Gordon & Abel : Encore ! On vous aime !

Temps de lecture : 2 minutes

Il y a des gens qui ne vont jamais au cirque, trouvent le mime ringard, la danse non plus, ce n’est pas leur truc. Ils ne rient jamais en regardant les films de Buster Keaton, ils dorment pendant ceux de Jacques Tati, bâillent devant ceux de Pierre Etaix et boudent ceux de Aki Kaurismäki. Alors le cinéma belge, ils ne savent même pas qu’il existe.

Ceux-là, les malheureux, passeront complètement à côté des précieux bijoux de Fiona Gordon, Dominique Abel et Bruno Romy, que l’on peut voir en ce moment en streaming sur la plateforme Mubi

Les autres pourront découvrir, voir et revoir : L’Iceberg, Rumba et cerise sur le pompon du gâteau : La Fée. Même le nom de leur société de production est formidable : Courage mon amour Films.

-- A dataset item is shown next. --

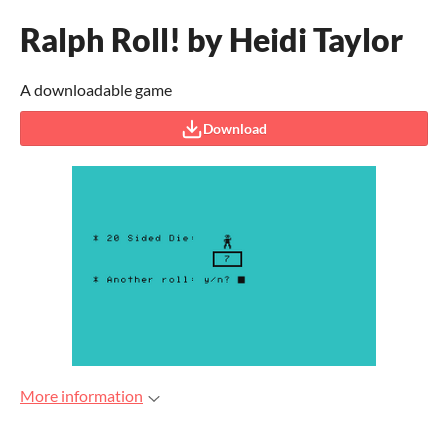
Ralph Roll! by Heidi Taylor
A downloadable game
Download
More information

Quatre films indispensables sont réunis dans un coffret judicieux.

Il y a très longtemps que je n’avais pas autant ri en regardant un film. Autant ri et autant aimé les auteurs, les acteurs, le réalisateur. Parce que le cinéma de Gordon-Abel et Romy, c’est un cinéma précieux, qui tourne le dos au marketing et au box-office. Un cinéma généreux, audacieux, insolite, bourré d’idées et de trouvailles de toute nature, un cinéma rempli de tendresse pour le genre humain. Ces films qui retrouvent la rigueur millimétrée des grands classiques comiques du cinéma muet, sont aussi farfelus que pertinents, aussi louftingues que perspicaces. Bref, du jubilatoire, on aurait tort de s’en priver.

Après le mot « Fin », on a envie de crier « Encore » et « Je vous aime ! ».